Making a good search algorithm that can’t be gamed by greedy marketers and other SEO scumbags like myself is not easy. Many doubt it’s even possible.
Just look at Google, the biggest search engine on the planet. Many of the top results are there because they were SEOed to be there. If Google can’t make unbiased search results, then who can?
I just read a great blog post by Jonathan Leger where he asks his readers for ideas for how to make a better search algorithm and I’m going to list some of the ideas I think might be useful and some additional ones I made up while reading.
Votes from web 2.0 sites
Using the votes from social sites like Digg, Twitter or StumbleUpon to help rank search was suggested and I think it’s a good idea. It’s the vote of the people and it reflects popularity.
The likely problems I see is that you can only use stories with hundreds of votes as the lower vote counts are often manipulated by marketing people.

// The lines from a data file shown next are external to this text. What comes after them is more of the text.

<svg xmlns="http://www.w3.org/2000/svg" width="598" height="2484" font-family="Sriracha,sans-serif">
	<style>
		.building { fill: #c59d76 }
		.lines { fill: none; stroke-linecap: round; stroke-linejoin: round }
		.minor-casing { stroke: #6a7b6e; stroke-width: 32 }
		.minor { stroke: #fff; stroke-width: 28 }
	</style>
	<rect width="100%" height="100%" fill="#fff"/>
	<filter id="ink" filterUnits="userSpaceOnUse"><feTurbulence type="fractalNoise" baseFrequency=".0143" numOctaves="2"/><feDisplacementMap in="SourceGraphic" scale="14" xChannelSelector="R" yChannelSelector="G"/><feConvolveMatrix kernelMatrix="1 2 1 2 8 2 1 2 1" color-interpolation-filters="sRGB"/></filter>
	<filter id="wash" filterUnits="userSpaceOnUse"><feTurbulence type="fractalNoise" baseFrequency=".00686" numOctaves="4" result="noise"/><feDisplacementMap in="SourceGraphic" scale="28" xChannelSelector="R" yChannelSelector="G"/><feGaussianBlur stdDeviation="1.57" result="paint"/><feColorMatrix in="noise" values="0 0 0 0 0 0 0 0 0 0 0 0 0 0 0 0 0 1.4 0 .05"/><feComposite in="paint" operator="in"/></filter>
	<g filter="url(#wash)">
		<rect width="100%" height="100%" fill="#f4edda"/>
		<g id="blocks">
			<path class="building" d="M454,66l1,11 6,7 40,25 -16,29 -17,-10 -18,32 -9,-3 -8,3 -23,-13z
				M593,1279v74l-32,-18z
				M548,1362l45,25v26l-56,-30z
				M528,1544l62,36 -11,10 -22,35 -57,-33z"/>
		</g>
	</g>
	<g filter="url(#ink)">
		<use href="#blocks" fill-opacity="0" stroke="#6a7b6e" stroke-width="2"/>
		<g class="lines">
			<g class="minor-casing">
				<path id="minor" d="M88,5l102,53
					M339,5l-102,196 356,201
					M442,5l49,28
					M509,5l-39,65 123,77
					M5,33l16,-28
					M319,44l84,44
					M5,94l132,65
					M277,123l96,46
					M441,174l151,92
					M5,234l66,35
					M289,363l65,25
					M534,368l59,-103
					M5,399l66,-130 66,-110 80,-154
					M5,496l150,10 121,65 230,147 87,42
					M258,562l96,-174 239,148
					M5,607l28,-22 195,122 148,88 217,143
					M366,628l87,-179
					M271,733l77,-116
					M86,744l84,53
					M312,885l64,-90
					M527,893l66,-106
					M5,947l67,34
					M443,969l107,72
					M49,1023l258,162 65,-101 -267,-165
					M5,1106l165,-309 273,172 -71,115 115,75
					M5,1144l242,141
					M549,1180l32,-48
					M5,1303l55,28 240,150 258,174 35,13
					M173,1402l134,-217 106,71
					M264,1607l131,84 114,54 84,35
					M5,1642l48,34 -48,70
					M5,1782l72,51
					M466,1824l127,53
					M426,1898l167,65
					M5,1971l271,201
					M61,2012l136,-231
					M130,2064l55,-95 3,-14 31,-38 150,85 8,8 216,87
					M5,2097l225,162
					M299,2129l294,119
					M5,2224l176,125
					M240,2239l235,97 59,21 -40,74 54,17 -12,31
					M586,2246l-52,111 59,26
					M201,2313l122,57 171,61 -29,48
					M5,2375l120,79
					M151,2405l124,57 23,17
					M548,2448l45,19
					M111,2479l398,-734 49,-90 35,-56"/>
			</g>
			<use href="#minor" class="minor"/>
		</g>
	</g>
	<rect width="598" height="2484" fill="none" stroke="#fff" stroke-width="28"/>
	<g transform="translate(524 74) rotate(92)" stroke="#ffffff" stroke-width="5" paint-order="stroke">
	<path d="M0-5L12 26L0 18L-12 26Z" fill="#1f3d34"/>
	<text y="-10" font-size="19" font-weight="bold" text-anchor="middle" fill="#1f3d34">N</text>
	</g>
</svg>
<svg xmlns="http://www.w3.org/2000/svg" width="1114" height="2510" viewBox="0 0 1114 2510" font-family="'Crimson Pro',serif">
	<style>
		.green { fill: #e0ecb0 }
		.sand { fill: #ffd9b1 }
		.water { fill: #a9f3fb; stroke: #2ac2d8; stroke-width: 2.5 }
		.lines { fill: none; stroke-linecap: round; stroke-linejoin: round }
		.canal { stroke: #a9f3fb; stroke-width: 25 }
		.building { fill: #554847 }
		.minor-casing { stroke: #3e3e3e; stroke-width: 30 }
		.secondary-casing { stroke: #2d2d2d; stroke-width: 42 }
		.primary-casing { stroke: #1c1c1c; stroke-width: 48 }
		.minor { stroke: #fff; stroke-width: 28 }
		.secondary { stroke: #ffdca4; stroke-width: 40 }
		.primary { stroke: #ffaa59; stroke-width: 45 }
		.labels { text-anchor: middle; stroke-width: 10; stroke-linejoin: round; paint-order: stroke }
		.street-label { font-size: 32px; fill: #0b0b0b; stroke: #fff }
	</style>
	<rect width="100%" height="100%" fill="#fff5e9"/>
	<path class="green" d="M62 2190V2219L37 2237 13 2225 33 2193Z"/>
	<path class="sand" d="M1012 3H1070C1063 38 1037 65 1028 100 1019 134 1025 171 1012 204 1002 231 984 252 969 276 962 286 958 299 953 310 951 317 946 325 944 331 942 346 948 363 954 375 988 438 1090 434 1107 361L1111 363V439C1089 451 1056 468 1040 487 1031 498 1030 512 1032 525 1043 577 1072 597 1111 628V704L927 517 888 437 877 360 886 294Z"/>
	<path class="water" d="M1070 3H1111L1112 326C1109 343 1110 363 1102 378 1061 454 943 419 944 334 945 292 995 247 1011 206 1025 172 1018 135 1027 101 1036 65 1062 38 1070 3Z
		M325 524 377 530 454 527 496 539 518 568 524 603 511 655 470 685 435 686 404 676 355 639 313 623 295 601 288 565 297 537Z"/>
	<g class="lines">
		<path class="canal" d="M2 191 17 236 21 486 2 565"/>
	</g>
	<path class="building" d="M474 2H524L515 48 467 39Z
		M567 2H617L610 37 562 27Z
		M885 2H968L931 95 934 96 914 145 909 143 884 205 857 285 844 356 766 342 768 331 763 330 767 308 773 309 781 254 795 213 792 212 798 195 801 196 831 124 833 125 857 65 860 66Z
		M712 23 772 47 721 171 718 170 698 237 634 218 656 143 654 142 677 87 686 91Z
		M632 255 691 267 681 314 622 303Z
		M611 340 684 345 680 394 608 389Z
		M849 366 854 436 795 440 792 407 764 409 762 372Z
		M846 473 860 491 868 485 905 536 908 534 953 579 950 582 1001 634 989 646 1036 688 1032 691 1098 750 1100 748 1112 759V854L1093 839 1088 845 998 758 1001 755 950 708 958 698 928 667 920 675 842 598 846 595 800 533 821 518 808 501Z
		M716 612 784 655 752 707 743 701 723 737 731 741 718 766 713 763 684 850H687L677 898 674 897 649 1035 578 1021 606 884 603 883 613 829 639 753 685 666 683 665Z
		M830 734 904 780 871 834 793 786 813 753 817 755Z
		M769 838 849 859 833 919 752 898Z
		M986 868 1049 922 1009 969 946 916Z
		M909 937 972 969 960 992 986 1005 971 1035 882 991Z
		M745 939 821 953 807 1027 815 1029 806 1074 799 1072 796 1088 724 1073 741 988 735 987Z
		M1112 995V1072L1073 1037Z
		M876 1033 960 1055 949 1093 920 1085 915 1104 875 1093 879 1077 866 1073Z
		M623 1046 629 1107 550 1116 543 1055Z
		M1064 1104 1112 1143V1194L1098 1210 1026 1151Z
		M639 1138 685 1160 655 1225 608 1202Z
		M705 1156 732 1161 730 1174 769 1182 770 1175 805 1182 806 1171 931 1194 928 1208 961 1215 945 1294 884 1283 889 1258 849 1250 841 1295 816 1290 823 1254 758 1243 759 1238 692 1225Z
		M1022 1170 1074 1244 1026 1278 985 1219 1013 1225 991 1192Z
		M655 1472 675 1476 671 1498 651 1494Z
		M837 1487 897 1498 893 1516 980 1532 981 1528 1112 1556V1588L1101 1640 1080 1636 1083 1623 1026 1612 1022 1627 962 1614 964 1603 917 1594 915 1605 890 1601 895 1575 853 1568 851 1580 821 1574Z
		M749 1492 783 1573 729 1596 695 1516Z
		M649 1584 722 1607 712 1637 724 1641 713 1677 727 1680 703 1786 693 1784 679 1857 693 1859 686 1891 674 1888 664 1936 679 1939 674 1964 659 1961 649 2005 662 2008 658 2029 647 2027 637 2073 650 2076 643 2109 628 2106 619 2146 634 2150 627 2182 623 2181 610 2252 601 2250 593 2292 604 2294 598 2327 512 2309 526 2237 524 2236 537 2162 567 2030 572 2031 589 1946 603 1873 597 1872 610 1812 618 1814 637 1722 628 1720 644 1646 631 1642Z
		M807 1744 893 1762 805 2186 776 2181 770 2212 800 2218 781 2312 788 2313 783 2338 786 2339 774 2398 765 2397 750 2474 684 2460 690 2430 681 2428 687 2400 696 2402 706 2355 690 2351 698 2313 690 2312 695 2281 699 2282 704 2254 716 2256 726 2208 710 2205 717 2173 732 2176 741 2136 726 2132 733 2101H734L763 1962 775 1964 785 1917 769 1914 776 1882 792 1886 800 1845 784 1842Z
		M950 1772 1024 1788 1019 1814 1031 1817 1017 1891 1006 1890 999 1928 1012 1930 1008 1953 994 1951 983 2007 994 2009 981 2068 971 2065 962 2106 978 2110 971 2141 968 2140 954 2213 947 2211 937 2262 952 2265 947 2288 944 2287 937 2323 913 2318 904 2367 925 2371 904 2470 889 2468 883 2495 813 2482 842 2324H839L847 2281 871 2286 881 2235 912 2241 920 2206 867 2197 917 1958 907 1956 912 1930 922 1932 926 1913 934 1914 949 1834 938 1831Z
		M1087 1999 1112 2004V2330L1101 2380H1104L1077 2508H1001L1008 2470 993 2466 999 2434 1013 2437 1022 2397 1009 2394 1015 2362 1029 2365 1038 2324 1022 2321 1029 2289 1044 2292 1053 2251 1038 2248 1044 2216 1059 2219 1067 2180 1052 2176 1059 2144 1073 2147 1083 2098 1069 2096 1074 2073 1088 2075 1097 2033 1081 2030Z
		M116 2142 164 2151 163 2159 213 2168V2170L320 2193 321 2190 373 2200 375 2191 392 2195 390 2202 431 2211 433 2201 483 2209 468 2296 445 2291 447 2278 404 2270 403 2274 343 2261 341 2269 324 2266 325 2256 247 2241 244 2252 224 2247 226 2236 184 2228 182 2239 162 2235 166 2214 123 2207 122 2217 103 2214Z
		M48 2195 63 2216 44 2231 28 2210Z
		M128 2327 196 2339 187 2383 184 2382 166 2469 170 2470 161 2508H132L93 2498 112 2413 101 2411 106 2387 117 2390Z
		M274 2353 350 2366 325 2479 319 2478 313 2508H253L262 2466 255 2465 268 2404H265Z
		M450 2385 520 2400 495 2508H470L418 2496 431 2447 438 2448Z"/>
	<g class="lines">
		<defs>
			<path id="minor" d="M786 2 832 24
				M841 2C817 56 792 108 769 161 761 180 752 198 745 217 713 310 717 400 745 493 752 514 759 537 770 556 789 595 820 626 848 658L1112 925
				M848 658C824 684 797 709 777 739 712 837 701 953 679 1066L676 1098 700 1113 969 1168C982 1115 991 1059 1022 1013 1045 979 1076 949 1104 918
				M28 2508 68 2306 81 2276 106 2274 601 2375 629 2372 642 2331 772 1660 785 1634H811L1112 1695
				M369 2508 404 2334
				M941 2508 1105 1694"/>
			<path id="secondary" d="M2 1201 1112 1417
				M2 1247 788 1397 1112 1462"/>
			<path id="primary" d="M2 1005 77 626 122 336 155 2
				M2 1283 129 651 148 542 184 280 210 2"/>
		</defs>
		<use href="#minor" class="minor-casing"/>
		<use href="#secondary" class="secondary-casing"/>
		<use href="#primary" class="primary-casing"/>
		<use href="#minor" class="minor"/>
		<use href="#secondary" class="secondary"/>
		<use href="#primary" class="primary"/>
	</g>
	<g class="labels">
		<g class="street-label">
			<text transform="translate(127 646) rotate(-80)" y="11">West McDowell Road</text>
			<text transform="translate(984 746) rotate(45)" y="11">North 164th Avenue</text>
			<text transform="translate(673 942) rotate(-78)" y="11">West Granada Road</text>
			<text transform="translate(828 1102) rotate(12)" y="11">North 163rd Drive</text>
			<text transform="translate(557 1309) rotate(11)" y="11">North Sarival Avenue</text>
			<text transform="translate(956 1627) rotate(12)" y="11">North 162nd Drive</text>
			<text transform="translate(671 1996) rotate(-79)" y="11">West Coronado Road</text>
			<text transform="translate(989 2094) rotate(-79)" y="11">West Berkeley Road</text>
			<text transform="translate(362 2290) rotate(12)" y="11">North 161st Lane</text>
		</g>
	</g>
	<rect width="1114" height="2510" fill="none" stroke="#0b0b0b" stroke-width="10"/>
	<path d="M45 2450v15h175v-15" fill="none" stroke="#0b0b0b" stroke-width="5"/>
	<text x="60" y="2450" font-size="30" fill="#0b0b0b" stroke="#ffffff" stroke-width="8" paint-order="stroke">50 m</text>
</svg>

Also the people participating in the voting is not always the same people you are making search results for. I for one do very little voting and a lot of searching and the votes cast might not be representative of what I want to find.
The bounce rate is the percent of visitors that click on a search result and then immediately hit the back button when they realize the site was not what they were looking for.
This is a factor already used by Google and I think it’s a good indicator if a search result is actually useful to those searching.
Then again this is nothing new but something to keep in mind when I do further algo changes.
Michael from better click bank analytics noted that the bounce rate can be manipulated using bot nets with automated scripts doing searches and clicking search results. This would require a significant number of IP addresses to work though as it’s easy to just count every IP address once.
A lot of people suggested that great content should be the determining factor and I agree. I just don’t know about any way to determine if the content is great or not, it’s really a matter of taste and content to demographics match.
Both bounce rate, inbound links and social votes are ways to find great content without having a computer that can actually review a site an determine if it’s good or not.
I don’t know if the big engines are doing this yet, but what if you let the browser toolbar measure how often links on a specific web page actually get clicked? This way you can rank different links according to how prominently they are placed on the page and how relevant they are to the page theme.
If the footer is stuffed with keyword rich links, nobody is going to see them or click on them and they will be discounted. The same goes for hidden links and just off topic ads.
I use a variation of this in my CashRank algorithm where I only count the first x links on a page, with x depending on how much CashRank the page has. Usually the most important links are placed first so you get an coarse emulation of actual link popularity.
A better way would be to actually render the page in a browser and measure where on the page the link is and how big it is to determine the likelyhood of it actually being clicked.
The key theme here is to improve classic link relevance by giving different links on the same page different weight based on how valuable screen and page estate they occupy.
Naturally having a real human reviewing a site will give the best results as far as removing plain spam from the results, only problem is that I can’t afford to hire 100,000 people to review all search results.
I do think however there is an idea here to have people review random sites and give statements as SPAM/NOT SPAM or COMMERCIAL/NON-COMMERCIAL and then you would feed the human reviewed results into a self learning filter and get more pages classified than is actually reviewed.
This is definitelysomething I will look into some day, could work well with a Mechanical Turk.
Deep Digging Tools / Categorization
This is something I’m working on and I think it’s one of the core issues with search. To better find relevant search terms to the one searched for and to find pages on the exact same topic that does not have the exact search term but still is relevant to the search term.
To categorize search terms and learn what they mean, or at least how they relate to other search terms will allow the search engine to provide better search results and tools to refine the search results.
Tools to Help The User Search
That’s a good one. People search in different ways, some type “dog food”, some “food for dogs” and some “dogs food” some “food dogs”. Having some tools that helps the user search in a way that would give relevant answers, some sort of easy, interactive refinement tool would be nice to try out.
Email and IM content
Using links embedded in instant messages and email is another way you could boost links as-it-happens but there’s privacy concerns of course and I don’t run an email service.
I’m going to investigate the Twitter API though if that could be used to found out what people are tweeting about.